EXERCISE TASKS ▸
**A.** In the news excerpt about the Cordillera allegation, how old was the hotel worker?
**B.** Decide whether each statement matches the news excerpt about the Cordillera allegation. Answer yes or no and quote the words that settle it.
(i) Security was called.
(ii) Hurlbert said the physical evidence and its analysis had already come back from the Colorado Bureau of Investigation.
(iii) Bryant and his attorneys have claimed his innocence.
**C.** Pick up the forum thread on the Cordillera allegation after its final sentence and keep writing.
[start SOURCE TEXT]
Vail Daily: Los Angeles Lakers guard Kobe Bryant was in the Lodge & Spa at Cordillera less than an hour when he allegedly sexually assaulted a 19-year-old hotel worker, a source close to the case said Monday. 

There was no disturbance reported by other guests, security was not called, and the young woman was not in "hysterics" as widely reported, though she was visibly upset, this source said. The source said the woman knows she's in for a rough ride if charges are filed, but has the character to handle the hardships to come. 

And while District Attorney Mark Hurlbert said Monday that the physical evidence and its analysis had not yet returned from the Colorado Bureau of Investigation, the source said "an abundance" of physical evidence exists - although they declined to elaborate. Hurlbert has declined to comment on any part of the investigation. 

Bryant and his attorneys have repeatedly claimed his innocence and said an "unbiased" investigation would exonerate him. 

READ MORE..


----------



## Pinball (Aug 3, 2002)

*Re: "Abundance' of evidence exists, source insists*



> Originally posted by <b>Slasher</b>!
> Vail Daily: Los Angeles Lakers guard Kobe Bryant was in the Lodge & Spa at Cordillera less than an hour when he allegedly sexually assaulted a 19-year-old hotel worker, a source close to the case said Monday.
> 
> There was no disturbance reported by other guests, security was not called, and the young woman was not in "hysterics" as widely reported, though she was visibly upset, this source said. The source said the woman knows she's in for a rough ride if charges are filed, but has the character to handle the hardships to come.
[end SOURCE TEXT]
[start SUPPLIED DATA]
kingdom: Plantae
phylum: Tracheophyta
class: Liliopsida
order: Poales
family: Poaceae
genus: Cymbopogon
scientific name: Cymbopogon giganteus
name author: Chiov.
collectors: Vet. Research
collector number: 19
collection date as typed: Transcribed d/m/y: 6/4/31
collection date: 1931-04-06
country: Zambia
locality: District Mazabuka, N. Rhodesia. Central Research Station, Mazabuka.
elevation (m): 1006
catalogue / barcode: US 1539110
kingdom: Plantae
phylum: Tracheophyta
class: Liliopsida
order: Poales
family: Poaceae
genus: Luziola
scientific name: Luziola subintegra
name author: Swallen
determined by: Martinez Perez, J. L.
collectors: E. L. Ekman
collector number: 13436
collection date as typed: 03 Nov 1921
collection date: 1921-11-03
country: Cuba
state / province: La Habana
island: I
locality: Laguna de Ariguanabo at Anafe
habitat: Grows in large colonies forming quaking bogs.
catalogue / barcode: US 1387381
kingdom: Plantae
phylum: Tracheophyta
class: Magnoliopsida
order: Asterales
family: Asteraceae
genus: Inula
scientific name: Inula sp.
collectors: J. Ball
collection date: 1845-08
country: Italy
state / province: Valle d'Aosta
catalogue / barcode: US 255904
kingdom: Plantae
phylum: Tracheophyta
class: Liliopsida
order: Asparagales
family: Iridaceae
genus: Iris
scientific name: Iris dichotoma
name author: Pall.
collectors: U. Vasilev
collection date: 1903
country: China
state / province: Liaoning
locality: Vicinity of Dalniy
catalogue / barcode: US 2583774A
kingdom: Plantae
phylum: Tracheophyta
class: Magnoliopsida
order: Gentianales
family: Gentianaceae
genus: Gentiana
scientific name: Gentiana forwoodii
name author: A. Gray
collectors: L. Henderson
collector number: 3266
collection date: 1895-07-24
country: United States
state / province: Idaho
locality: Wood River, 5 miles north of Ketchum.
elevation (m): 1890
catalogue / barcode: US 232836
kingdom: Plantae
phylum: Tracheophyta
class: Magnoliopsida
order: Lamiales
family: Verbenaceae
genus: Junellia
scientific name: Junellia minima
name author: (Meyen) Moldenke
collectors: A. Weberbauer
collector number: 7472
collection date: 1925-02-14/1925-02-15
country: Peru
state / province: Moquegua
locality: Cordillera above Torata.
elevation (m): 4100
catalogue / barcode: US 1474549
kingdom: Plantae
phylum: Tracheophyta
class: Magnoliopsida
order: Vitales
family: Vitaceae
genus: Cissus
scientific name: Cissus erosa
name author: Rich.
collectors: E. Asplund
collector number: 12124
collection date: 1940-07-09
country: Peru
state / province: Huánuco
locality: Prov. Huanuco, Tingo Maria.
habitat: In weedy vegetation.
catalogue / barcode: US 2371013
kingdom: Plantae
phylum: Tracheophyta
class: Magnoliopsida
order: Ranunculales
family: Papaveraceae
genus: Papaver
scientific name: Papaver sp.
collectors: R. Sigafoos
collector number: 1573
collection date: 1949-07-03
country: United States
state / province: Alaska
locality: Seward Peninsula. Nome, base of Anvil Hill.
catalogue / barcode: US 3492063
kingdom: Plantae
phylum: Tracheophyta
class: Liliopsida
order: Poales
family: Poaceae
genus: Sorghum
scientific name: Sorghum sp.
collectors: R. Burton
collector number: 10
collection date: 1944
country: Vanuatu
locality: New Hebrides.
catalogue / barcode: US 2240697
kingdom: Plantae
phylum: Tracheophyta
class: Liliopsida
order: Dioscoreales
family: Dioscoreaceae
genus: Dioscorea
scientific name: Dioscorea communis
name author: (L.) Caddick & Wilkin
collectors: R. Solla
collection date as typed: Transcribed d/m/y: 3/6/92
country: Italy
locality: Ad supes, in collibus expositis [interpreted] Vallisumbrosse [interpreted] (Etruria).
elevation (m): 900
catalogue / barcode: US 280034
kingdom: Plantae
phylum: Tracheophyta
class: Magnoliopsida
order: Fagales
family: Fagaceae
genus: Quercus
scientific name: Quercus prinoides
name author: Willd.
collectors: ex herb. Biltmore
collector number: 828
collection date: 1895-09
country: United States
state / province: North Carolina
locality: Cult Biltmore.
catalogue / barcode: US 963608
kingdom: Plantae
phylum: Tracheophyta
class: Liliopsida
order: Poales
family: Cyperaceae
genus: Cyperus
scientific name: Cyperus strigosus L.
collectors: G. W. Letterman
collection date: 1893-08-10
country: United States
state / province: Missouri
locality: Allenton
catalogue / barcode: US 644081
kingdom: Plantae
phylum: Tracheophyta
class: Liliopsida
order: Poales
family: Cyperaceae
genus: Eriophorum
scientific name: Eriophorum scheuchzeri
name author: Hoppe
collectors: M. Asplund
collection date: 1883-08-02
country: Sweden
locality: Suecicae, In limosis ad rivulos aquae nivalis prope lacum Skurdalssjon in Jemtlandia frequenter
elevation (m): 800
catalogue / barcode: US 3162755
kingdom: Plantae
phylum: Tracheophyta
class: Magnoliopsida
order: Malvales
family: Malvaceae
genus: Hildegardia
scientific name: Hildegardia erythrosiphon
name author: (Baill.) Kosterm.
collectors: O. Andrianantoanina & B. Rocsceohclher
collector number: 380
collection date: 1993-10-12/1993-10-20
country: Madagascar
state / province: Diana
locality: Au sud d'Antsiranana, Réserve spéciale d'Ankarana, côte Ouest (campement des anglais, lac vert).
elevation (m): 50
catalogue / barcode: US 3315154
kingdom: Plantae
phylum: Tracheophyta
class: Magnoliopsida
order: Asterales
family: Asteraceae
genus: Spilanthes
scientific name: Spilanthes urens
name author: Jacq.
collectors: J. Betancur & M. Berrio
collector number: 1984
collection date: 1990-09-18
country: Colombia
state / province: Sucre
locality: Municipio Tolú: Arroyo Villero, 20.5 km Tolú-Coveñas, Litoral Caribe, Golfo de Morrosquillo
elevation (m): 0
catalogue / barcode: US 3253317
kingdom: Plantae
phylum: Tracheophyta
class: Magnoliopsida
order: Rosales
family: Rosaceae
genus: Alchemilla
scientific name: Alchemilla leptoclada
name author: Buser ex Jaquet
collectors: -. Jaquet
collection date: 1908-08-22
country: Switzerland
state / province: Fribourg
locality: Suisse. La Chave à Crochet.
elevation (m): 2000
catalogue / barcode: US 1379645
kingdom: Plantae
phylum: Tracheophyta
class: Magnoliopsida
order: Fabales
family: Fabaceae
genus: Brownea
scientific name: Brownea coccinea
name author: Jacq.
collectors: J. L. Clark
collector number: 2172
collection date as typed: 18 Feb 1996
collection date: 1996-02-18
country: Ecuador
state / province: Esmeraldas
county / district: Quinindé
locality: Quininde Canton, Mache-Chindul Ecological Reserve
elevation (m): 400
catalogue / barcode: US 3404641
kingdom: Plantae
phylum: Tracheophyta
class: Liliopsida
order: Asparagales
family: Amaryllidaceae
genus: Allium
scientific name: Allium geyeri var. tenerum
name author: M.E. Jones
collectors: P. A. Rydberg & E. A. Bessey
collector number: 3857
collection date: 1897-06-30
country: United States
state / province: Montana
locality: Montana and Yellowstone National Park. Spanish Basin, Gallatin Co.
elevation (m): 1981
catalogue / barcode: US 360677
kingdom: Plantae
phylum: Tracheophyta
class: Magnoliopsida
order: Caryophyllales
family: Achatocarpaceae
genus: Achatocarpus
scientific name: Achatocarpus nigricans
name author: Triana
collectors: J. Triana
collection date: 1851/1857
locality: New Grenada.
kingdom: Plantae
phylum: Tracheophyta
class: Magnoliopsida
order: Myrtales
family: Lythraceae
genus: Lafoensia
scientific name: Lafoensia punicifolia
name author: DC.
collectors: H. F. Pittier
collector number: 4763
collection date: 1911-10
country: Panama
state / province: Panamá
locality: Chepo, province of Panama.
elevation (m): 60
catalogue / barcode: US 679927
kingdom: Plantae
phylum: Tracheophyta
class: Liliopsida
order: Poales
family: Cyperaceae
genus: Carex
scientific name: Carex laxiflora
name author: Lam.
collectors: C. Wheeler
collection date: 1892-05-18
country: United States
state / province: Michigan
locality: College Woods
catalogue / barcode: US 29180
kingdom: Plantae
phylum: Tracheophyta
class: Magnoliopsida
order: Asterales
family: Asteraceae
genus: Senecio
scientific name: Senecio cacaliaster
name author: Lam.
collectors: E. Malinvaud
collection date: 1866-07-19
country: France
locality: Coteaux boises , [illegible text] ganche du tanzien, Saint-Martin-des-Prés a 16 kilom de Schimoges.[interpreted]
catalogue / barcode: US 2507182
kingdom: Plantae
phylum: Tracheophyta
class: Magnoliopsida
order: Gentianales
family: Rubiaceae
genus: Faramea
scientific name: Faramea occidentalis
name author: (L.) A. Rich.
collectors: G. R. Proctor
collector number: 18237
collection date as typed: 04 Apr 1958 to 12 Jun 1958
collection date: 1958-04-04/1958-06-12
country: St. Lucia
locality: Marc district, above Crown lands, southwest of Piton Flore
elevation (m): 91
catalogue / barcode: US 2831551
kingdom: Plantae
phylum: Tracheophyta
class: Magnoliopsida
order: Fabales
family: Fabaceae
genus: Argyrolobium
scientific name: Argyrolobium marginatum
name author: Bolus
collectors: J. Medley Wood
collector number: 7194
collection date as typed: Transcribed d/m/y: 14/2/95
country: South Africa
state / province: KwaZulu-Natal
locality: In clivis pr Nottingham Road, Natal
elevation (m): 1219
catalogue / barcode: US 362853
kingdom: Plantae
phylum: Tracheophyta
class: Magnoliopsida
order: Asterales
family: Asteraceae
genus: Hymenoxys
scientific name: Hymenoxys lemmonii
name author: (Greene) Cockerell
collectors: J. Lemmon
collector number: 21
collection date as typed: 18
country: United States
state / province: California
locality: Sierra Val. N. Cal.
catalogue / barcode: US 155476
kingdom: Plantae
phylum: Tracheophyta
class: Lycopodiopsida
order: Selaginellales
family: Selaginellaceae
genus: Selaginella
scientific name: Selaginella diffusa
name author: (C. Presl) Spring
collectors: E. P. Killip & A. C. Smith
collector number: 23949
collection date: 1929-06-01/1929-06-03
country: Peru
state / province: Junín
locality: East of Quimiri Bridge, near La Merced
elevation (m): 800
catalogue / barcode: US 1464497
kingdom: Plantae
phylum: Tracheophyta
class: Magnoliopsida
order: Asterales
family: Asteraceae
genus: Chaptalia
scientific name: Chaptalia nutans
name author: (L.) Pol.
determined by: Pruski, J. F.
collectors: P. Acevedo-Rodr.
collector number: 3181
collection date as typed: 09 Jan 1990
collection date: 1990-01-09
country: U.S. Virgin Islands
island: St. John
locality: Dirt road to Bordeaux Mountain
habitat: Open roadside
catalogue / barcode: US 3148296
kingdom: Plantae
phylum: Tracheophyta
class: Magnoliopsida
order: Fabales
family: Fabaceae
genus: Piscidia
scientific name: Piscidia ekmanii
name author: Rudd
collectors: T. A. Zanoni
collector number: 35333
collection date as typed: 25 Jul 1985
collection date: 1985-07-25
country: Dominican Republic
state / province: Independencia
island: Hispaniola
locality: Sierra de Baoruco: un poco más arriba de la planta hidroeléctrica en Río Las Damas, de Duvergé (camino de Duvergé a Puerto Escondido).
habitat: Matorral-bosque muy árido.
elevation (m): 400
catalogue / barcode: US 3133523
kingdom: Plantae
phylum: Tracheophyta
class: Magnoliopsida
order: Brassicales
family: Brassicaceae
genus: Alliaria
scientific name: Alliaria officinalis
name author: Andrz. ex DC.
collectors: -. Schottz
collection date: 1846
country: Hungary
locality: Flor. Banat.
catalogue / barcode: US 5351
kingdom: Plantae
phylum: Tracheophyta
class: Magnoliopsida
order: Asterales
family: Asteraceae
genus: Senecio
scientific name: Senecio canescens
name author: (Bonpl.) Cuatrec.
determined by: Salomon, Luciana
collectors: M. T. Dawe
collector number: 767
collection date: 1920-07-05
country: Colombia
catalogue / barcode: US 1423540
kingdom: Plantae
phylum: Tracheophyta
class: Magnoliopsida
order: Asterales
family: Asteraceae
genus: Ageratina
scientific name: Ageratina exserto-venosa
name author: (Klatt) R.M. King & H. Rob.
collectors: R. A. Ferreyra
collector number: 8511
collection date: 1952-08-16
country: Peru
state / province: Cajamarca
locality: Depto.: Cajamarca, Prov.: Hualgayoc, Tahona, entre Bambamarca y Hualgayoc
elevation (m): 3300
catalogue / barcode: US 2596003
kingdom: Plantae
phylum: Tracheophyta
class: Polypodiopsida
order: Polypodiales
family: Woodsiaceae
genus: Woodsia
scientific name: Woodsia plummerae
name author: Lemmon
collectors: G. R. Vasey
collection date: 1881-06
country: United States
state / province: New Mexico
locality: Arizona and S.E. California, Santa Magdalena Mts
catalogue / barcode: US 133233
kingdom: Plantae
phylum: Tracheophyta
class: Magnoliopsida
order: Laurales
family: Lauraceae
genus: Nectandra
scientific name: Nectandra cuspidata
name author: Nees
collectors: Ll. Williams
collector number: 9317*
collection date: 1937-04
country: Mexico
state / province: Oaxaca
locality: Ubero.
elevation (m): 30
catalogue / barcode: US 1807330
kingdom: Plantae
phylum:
[end SUPPLIED DATA]
REPLIES ▸
**A.** 19 years old.

**B.**
(i) No: "security was not called"
(ii) No: "the physical evidence and its analysis had not yet returned from the Colorado Bureau of Investigation"
(iii) Yes: "Bryant and his attorneys have repeatedly claimed his innocence"

**C.**
> ...


My guess is that the prosecution is trying to stall and get Bryant his attorney to cave in and settle out of court. The DA keeps talking about all of this "evidence" that he has and yet they haven't filed charges. My guess is we'll know about Bryant's guilt very soon. If he settles out of court then something probably happened. Maybe not a sexual assualt but possibly consentual sex or something. However, if Bryant and his attorney stick it out and call the DA's bluff then nothing probably happened. Nothing illegal that is. This is pure speculation on my part, of course.


----------



## IV (Jul 16, 2002)

The District Attorney is not stalling. In cases like these the DA's office must decide whether it is even worth filing charges. That's what he's doing. There could be an abundance of evidence, but that doesn't mean there is any conclusive evidence, and it would be a waste of time if the DA thought that Bryant would not be found guilty beyond a reasonable doubt. If they had enough evidence and knew Kobe was at fault criminally, charges would of been filed.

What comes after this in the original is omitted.